It is a point of pride with AS220: the hundreds of shows it puts on each year beckon audiences of all ages and circumstances. By 1998, however, as AS220 itself began to mature, its leaders realized that behind that boast, youths comprised only 8 percent of its audience and artists. AS220 had a road show that intermittently toured Rhode Island middle and high schools, but it was time to do more. With support from the The Wallace Foundation, it embarked on a campaign to triple the percentage of youths among its audiences and performers.

It already hosted a youth leadership initiative and soon established a teen 'zine called the Muse Union. AS220 first worked with a couple of public schools, including the alternative Met School, but soon concentrated its attention on the Rhode Island Training School, five miles down the highway behind a 10-foot fence in Cranston.


Developing photos in the AS 220 Community Darkroom
Photograph by Scott Lapham


Crenca had met an inspiring young poetry teacher named Demian Yattaw who taught at the juvenile facility. He sat in on Yattaw's classes, and in November 1998, AS220 organized arts and community leaders to hear Yattaw's pupils read their poems in public for the first time. They called the event Impact.

It was an electrifying evening. A woman offered to publish the poems at her printing business, and there now have been two such editions and subsequent Impact performances. Arlene Chorney, Ph.D., principal at the Training School, said that night "was our turning point, when we opened ourselves up to the community."

Crenca and his colleagues were hooked, too, and soon he and others were spending every Friday afternoon inside the training school, teaching classes in writing, hip-hop, Afro-Cuban drumming and photography, with support from the Rhode Island Division of Children, Youth and Families.

Prison officials believe the writing and arts classes have improved discipline within the overcrowded facility.
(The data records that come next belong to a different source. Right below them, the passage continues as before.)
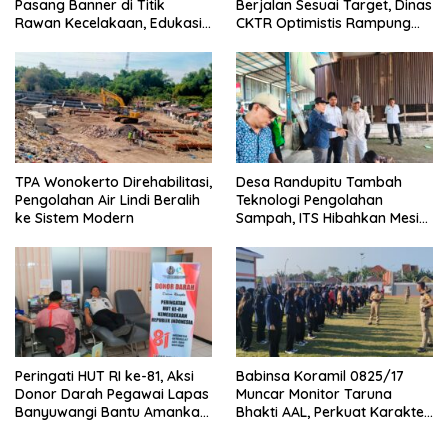
Pasang Banner di Titik
Berjalan Sesuai Target, Dinas
Rawan Kecelakaan, Edukasi
CKTR Optimistis Rampung
Pengendara Utamakan
Tepat Waktu
Keselamatan
TPA Wonokerto Direhabilitasi,
Desa Randupitu Tambah
Pengolahan Air Lindi Beralih
Teknologi Pengolahan
ke Sistem Modern
Sampah, ITS Hibahkan Mesin
Pengubah Plastik Jadi BBM
Peringati HUT RI ke-81, Aksi
Babinsa Koramil 0825/17
Donor Darah Pegawai Lapas
Muncar Monitor Taruna
Banyuwangi Bantu Amankan
Bhakti AAL, Perkuat Karakter
Stok PMI
dan Jiwa Nasionalisme Siswa
Sekolah Rakyat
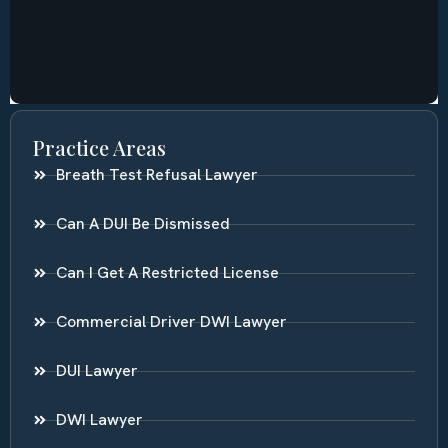
Practice Areas
Breath Test Refusal Lawyer
Can A DUI Be Dismissed
Can I Get A Restricted License
Commercial Driver DWI Lawyer
DUI Lawyer
DWI Lawyer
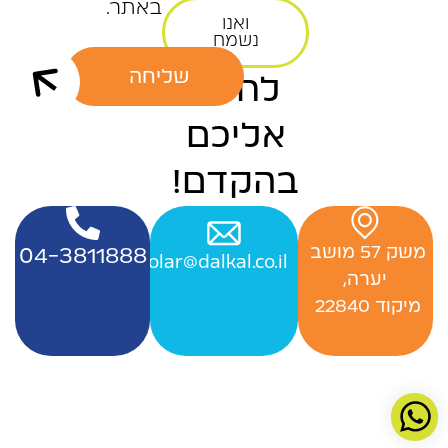
באתר.
ואנו
נשמח
שליחה
לחזור
אליכם
בהקדם!
‬משק‭ ‬57‭ ‬מושב‭ ‬
04-3811888
Officesolar@dalkal.co.il
יערה,
‬מיקוד 22840 ‭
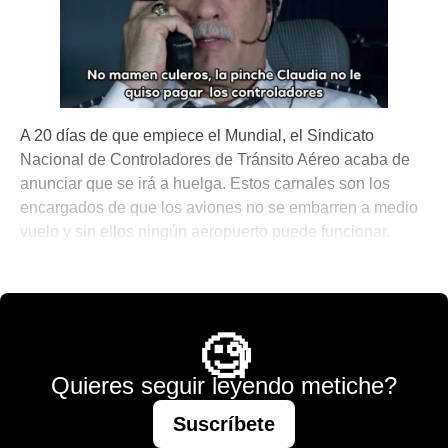
A 20 días de que empiece el Mundial, el Sindicato
Nacional de Controladores de Tránsito Aéreo acaba de
anunciar que se irá a huelga. Estos carnales son los
encargados de que los aviones no se embarren a medio
vuelo y sin ellos ningún aeropuerto puede funcionar.
💫 México Mágico
🧐
Quieres seguir leyendo metiche?
Suscríbete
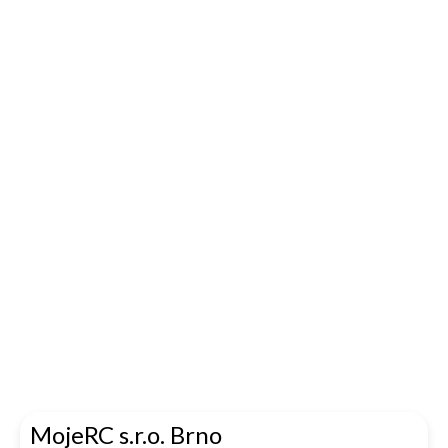
MojeRC s.r.o. Brno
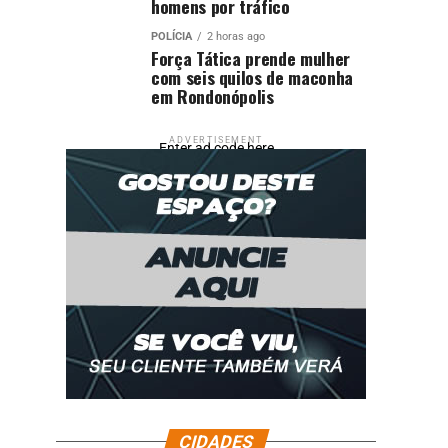
homens por tráfico
POLÍCIA
2 horas ago
Força Tática prende mulher
com seis quilos de maconha
em Rondonópolis
ADVERTISEMENT
Enter ad code here
CIDADES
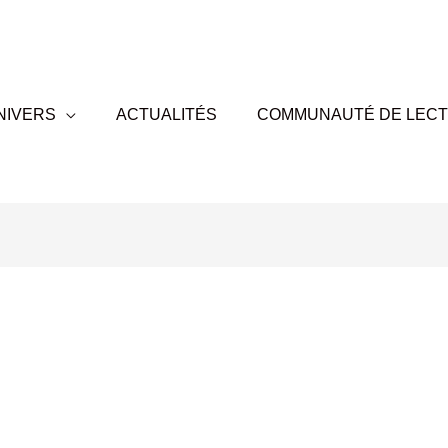
NIVERS
ACTUALITÉS
COMMUNAUTÉ DE LEC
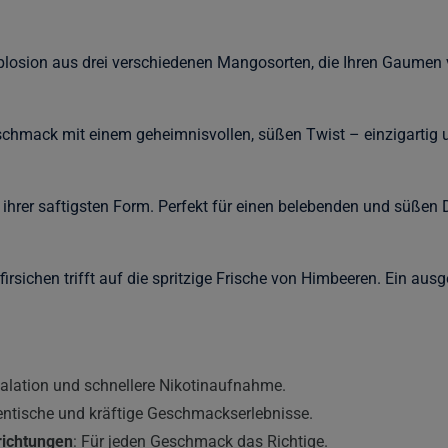
losion aus drei verschiedenen Mangosorten, die Ihren Gaumen 
chmack mit einem geheimnisvollen, süßen Twist – einzigartig u
 ihrer saftigsten Form. Perfekt für einen belebenden und süß
irsichen trifft auf die spritzige Frische von Himbeeren. Ein aus
halation und schnellere Nikotinaufnahme.
entische und kräftige Geschmackserlebnisse.
richtungen
: Für jeden Geschmack das Richtige.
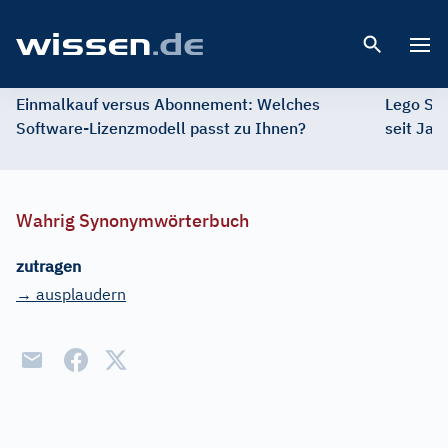
Open 
Einmalkauf versus Abonnement: Welches
Lego St
Software-Lizenzmodell passt zu Ihnen?
seit Jah
Wahrig Synonymwörterbuch
zutragen
→ ausplaudern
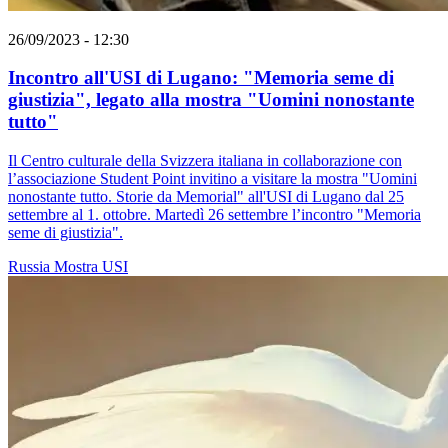
26/09/2023 - 12:30
Incontro all'USI di Lugano: "Memoria seme di
giustizia", legato alla mostra "Uomini nonostante
tutto"
Il Centro culturale della Svizzera italiana in collaborazione con
l’associazione Student Point invitino a visitare la mostra "Uomini
nonostante tutto. Storie da Memorial" all'USI di Lugano dal 25
settembre al 1. ottobre. Martedì 26 settembre l’incontro "Memoria
seme di giustizia".
Russia
Mostra
USI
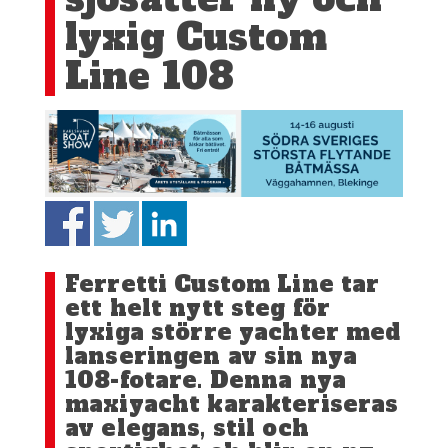
lyxig Custom
Line 108
Ferretti Custom Line tar
ett helt nytt steg för
lyxiga större yachter med
lanseringen av sin nya
108-fotare. Denna nya
maxiyacht karakteriseras
av elegans, stil och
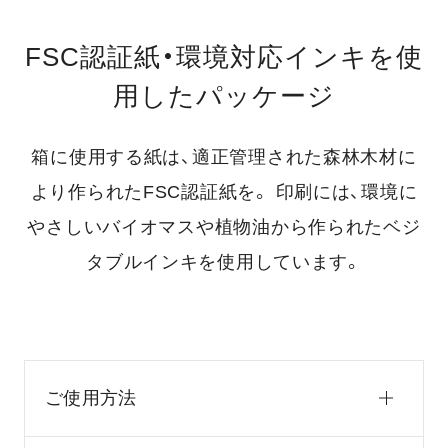
FSC認証紙・環境対応インキを使
用したパッケージ
箱に使用する紙は、適正管理された森林木材に
より作られたFSC認証紙を。
印刷には、環境に
やさしいバイオマスや植物油から作られたベジ
タブルインキを使用しています。
ご使用方法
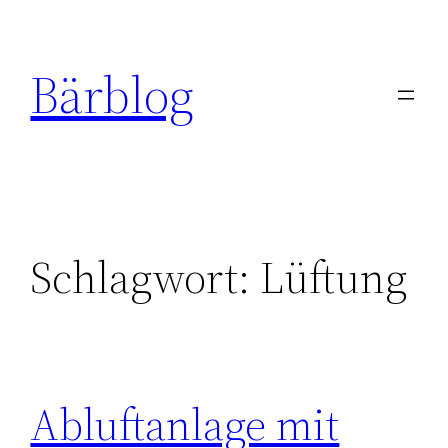
Zum
Inhalt
Bärblog
springen
Schlagwort:
Lüftung
Abluftanlage mit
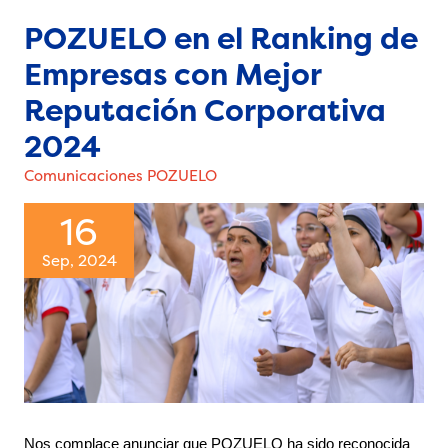
POZUELO en el Ranking de
Empresas con Mejor
Reputación Corporativa
2024
Comunicaciones POZUELO
16
Sep, 2024
Nos complace anunciar que POZUELO ha sido reconocida 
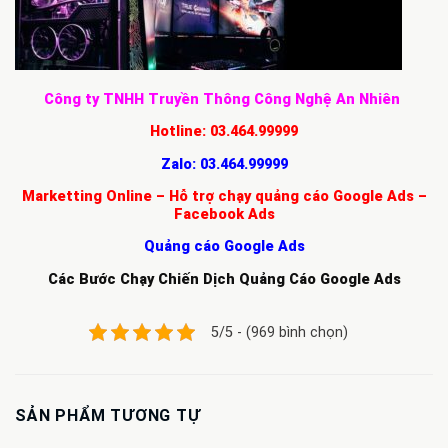
Công ty TNHH Truyền Thông Công Nghệ An Nhiên
Hotline:
03.464.99999
Zalo:
03.464.99999
Marketting Online – Hỗ trợ chạy quảng cáo Google Ads –
Facebook Ads
Quảng cáo Google Ads
Các Bước Chạy Chiến Dịch Quảng Cáo Google Ads
5/5 - (969 bình chọn)
SẢN PHẨM TƯƠNG TỰ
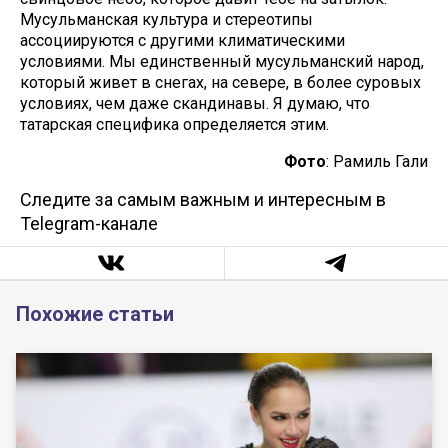
Мусульманская культура и стереотипы
ассоциируются с другими климатическими
условиями. Мы единственный мусульманский народ,
который живет в снегах, на севере, в более суровых
условиях, чем даже скандинавы. Я думаю, что
татарская специфика определяется этим.
Фото
: Рамиль Гали
Следите за самым важным и интересным в
Telegram-канале
Похожие статьи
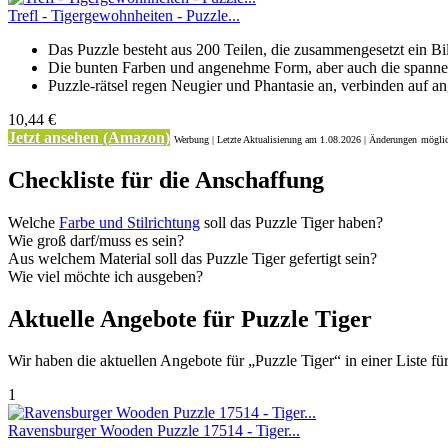
Trefl - Tigergewohnheiten - Puzzle...
Das Puzzle besteht aus 200 Teilen, die zusammengesetzt ein Bil
Die bunten Farben und angenehme Form, aber auch die spanne
Puzzle-rätsel regen Neugier und Phantasie an, verbinden auf a
10,44 €
Jetzt ansehen (Amazon)
Werbung | Letzte Aktualisierung
am 1.08.2026 | Änderungen
möglic
Checkliste für die Anschaffung
Welche
Farbe und Stilrichtung
soll das Puzzle Tiger haben?
Wie groß darf/muss es sein?
Aus welchem Material soll das Puzzle Tiger gefertigt sein?
Wie viel möchte ich ausgeben?
Aktuelle Angebote für Puzzle Tiger
Wir haben die aktuellen Angebote für „Puzzle Tiger“ in einer Liste für 
1
Ravensburger Wooden Puzzle 17514 - Tiger...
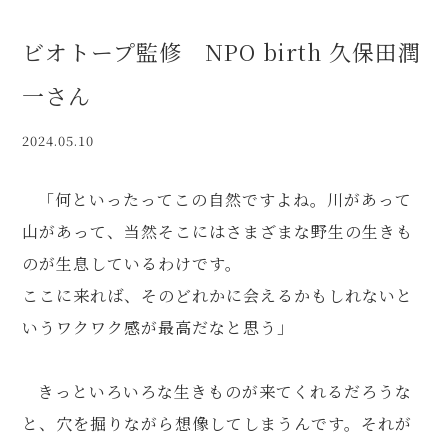
ビオトープ監修 NPO birth 久保田潤
一さん
2024.05.10
「何といったってこの自然ですよね。川があって
山があって、当然そこにはさまざまな野生の生きも
のが生息しているわけです。
ここに来れば、そのどれかに会えるかもしれないと
いうワクワク感が最高だなと思う」
きっといろいろな生きものが来てくれるだろうな
と、穴を掘りながら想像してしまうんです。それが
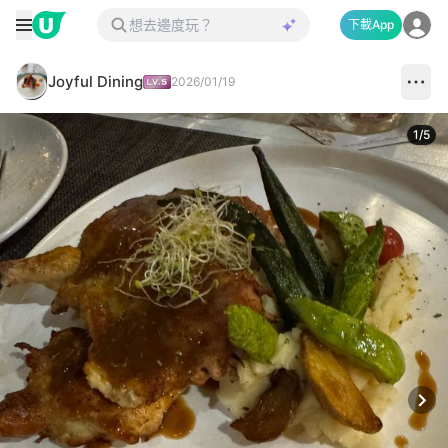
下載App
Joyful Dining
2026/01/19
1
/
5
Next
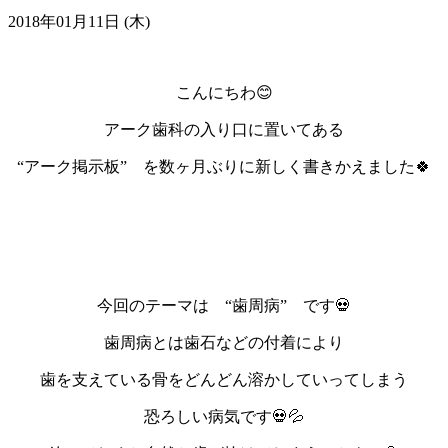
2018年01月11日 (木)
こんにちわ😊
アーク歯科の入り口に置いてある
“アーク掲示板” を数ヶ月ぶりに新しく書きかえました🍀
今回のテーマは “歯周病” です💀
歯周病とは歯石などの付着により
歯を支えている骨をどんどん溶かしていってしまう
恐ろしい病気です💀💦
But they haven't worked miracles. Last winter two of Yattaw's former students were killed on the streets of Providence. One 17-year old, a community correspondent for AS220's teen magazine, Muzine, was killed after cutting a line outside a club. Another was gunned down in a dispute over drug turf, a day shy of his 19th birthday. National Public Radio listeners knew the latter student and his troubles from his taped contributions to a  "Prison Diaries" series in 2001.

Yattaw said he learned not to judge the youths he worked with, and to appreciate "that sacred moment when we shared a trust and a young man put his truth on the page." Yattaw credited Crenca with "taking a very modest program and expanding it in a daring way. It's easy to get defeated. But Bert's been doing this for three years. He tries to get the kids to be artists. It's an amazing thing to sustain that belief."

Crenca realized that it was not sufficient to offer classes to these troubled youth while inside the Training School. Photographer Scott Lapham, who had lived at AS220 and manages its community darkroom, had been offering an eight-week, intensive photography course for teens during the summers, but felt it was only attracting kids "who had their aces all in a row."

So they decided to open a separate AS220 facility in Providence's South Side - the poorest part of town -- to host free photography classes for youths at risk and those coming out of the RITS. With seed money from the Wallace Funds grant, the Broad Street Studio opened its doors on Jan. 2, 2001.

AS220 quickly formed alliances with other groups working with troubled youth, and expanded the offerings at the Broad Street Studio. It recruited teens for jobs painting murals, playing music gigs, and taking portrait photographs. The budget for Broad Street Studio soared to $260,000 a year.

Joelle Jensen, former director of youth programs, said AS220 was able to make an immediate impact "simply by being humble about it. The experience taught me that if you want to pull something together, it's better to get every community organization involved, rather than trying to compete with them."

Vincent Marzullo, Rhode Island director for the Corporation for National and Community Service, said that with the help of VISTA volunteers, AS220's work has taken on a new dimension. "It really goes beyond what Bert championed for the first 10 or 15 years. It has now become a true community mission," Marzullo said.

Crenca said he never fails to be moved by the variety of art and performers he encounters at AS220. "But I honestly have to say the most challenging and important thing we are involved now in is the youth program," he added. "It's what keeps me up at night and plagues me in a way. It's what possesses me more than anything else."